__Required work__
Reproduce the records below in full and without edits, omitting images.

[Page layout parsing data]
"""

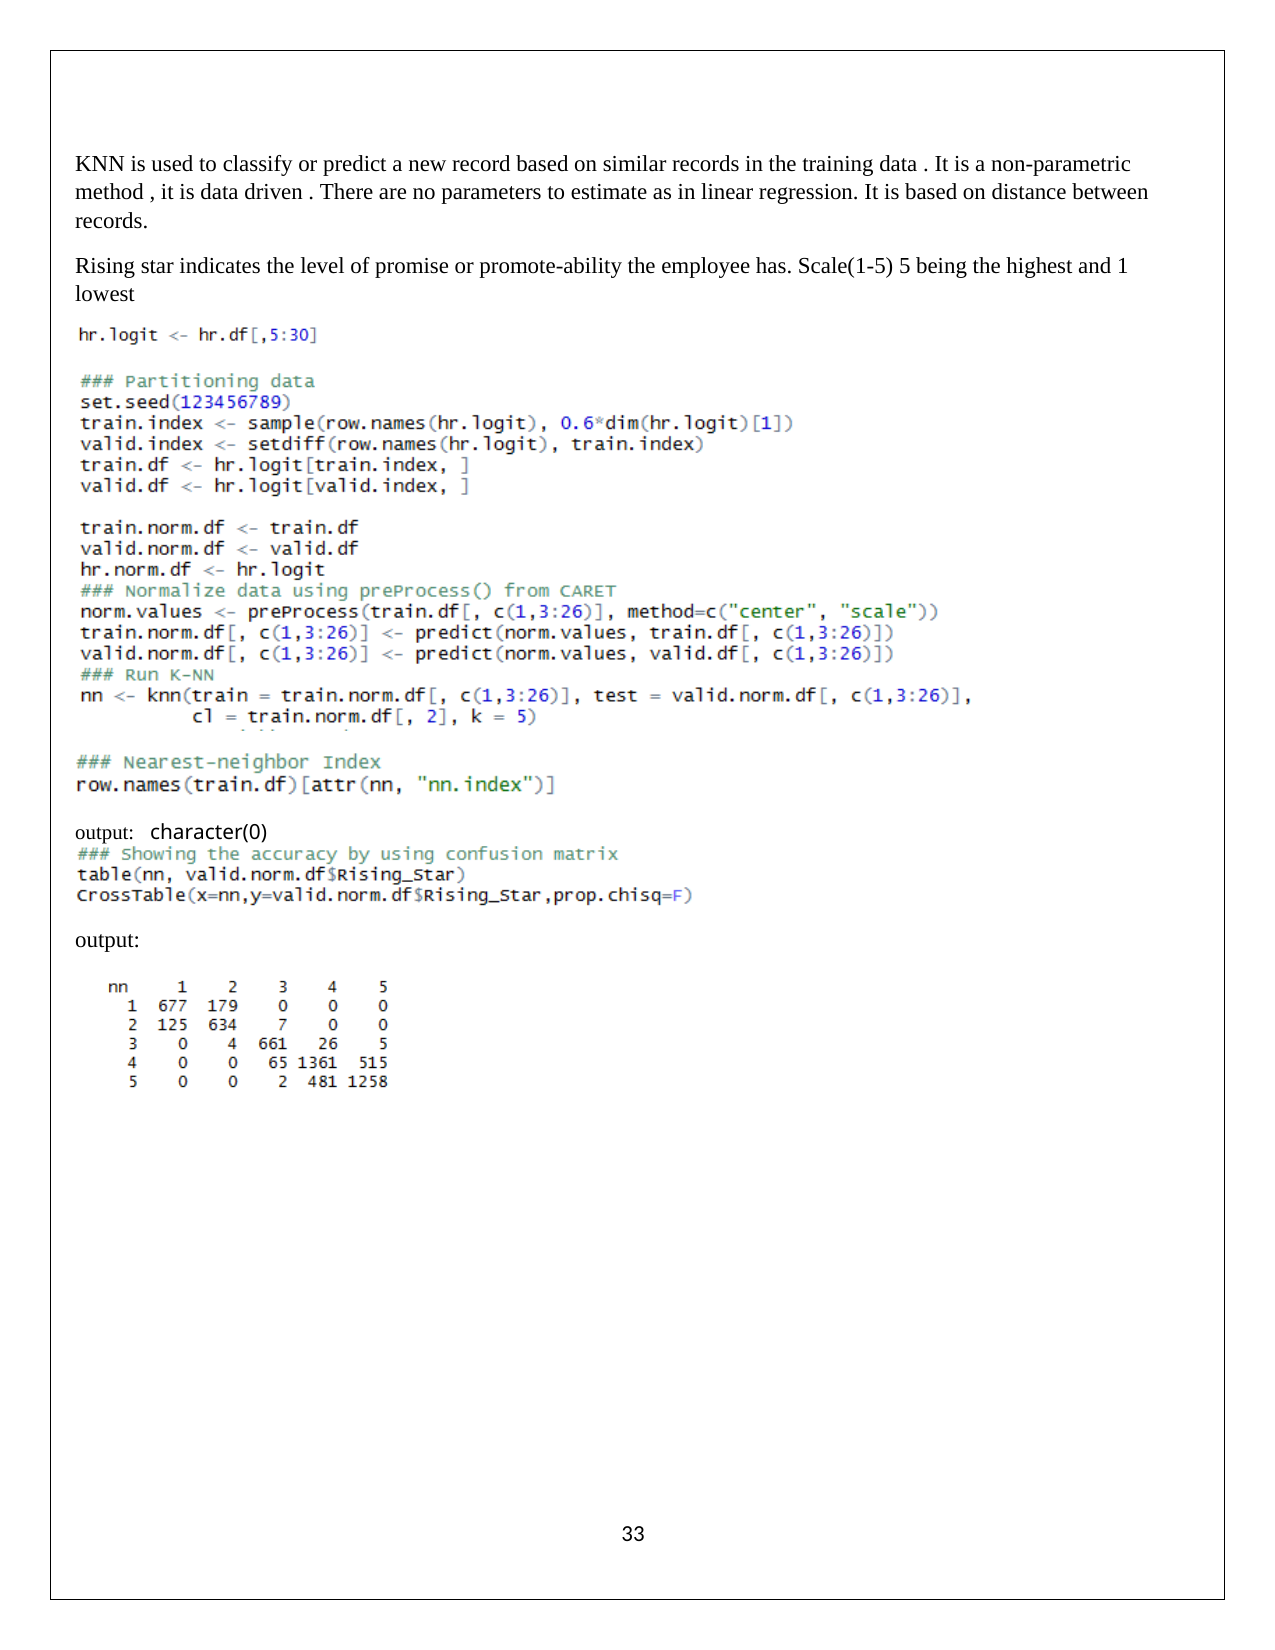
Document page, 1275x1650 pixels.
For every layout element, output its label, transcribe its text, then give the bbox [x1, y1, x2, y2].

text Rising star indicates the level of promise or promote-ability the employee has. Scale(1-5) 5 being the highest and 1 lowest [75, 252, 1191, 307]
text output: character(0) [75, 817, 1191, 846]
picture [75, 845, 701, 908]
text output: [75, 926, 1191, 953]
picture [75, 372, 989, 731]
picture [103, 971, 397, 1091]
text KNN is used to classify or predict a new record based on similar records in the training data . It is a non-parametric method , it is data driven . There are no parameters to estimate as in linear regression. It is based on distance between records. [75, 150, 1191, 233]
picture [75, 750, 594, 799]
picture [75, 325, 334, 346]
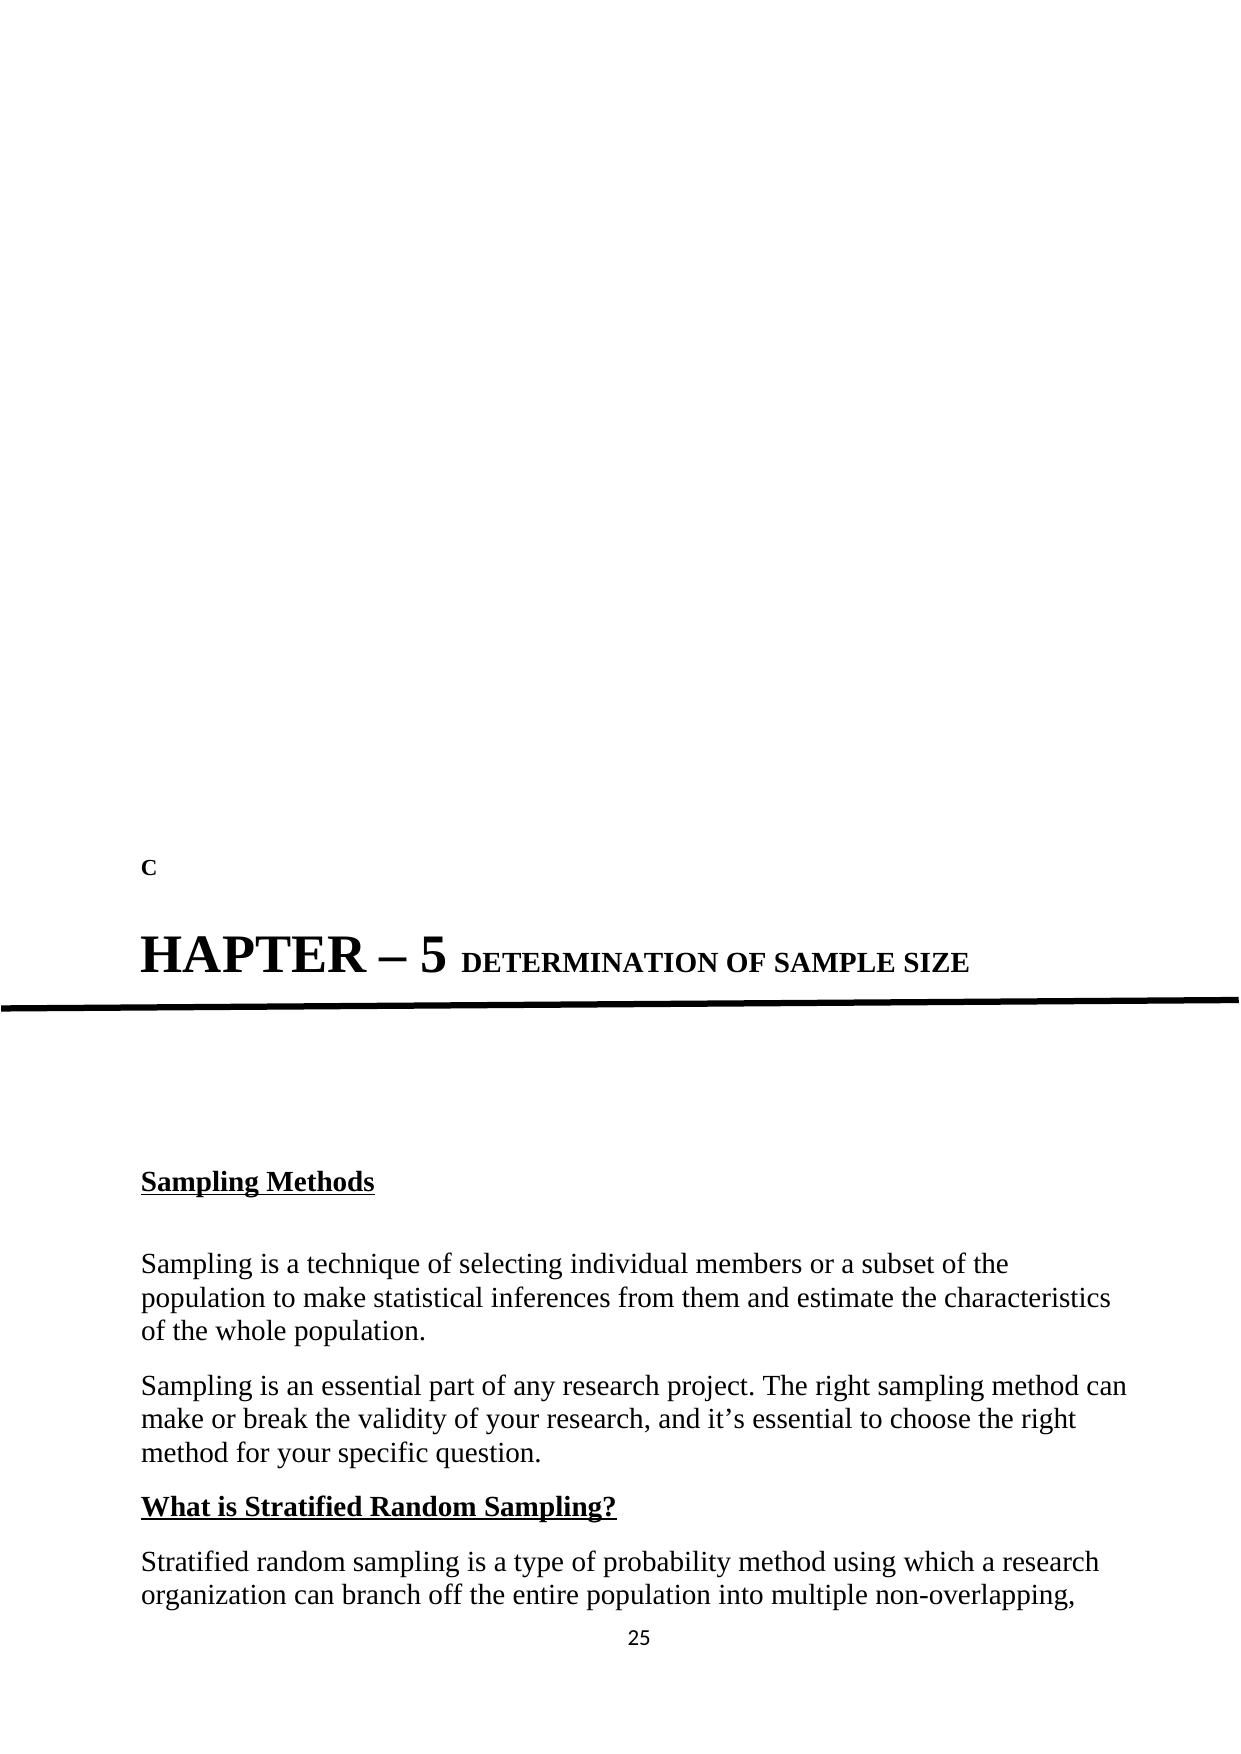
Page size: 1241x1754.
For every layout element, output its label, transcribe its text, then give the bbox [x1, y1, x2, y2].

"""

__Solved exercise__
Document page, 1275x1650 pixels.
For every layout element, output its label, transcribe its text, then give the bbox [x1, y1, x2, y2].

text Rising star indicates the level of promise or promote-ability the employee has. Scale(1-5) 5 being the highest and 1 lowest [75, 252, 1191, 307]
text output: character(0) [75, 817, 1191, 846]
picture [75, 845, 701, 908]
text output: [75, 926, 1191, 953]
picture [75, 372, 989, 731]
picture [103, 971, 397, 1091]
text KNN is used to classify or predict a new record based on similar records in the training data . It is a non-parametric method , it is data driven . There are no parameters to estimate as in linear regression. It is based on distance between records. [75, 150, 1191, 233]
picture [75, 750, 594, 799]
picture [75, 325, 334, 346]
Page size: 1241x1754.
For every layout element, output its label, transcribe its text, then give the bbox [x1, y1, x2, y2].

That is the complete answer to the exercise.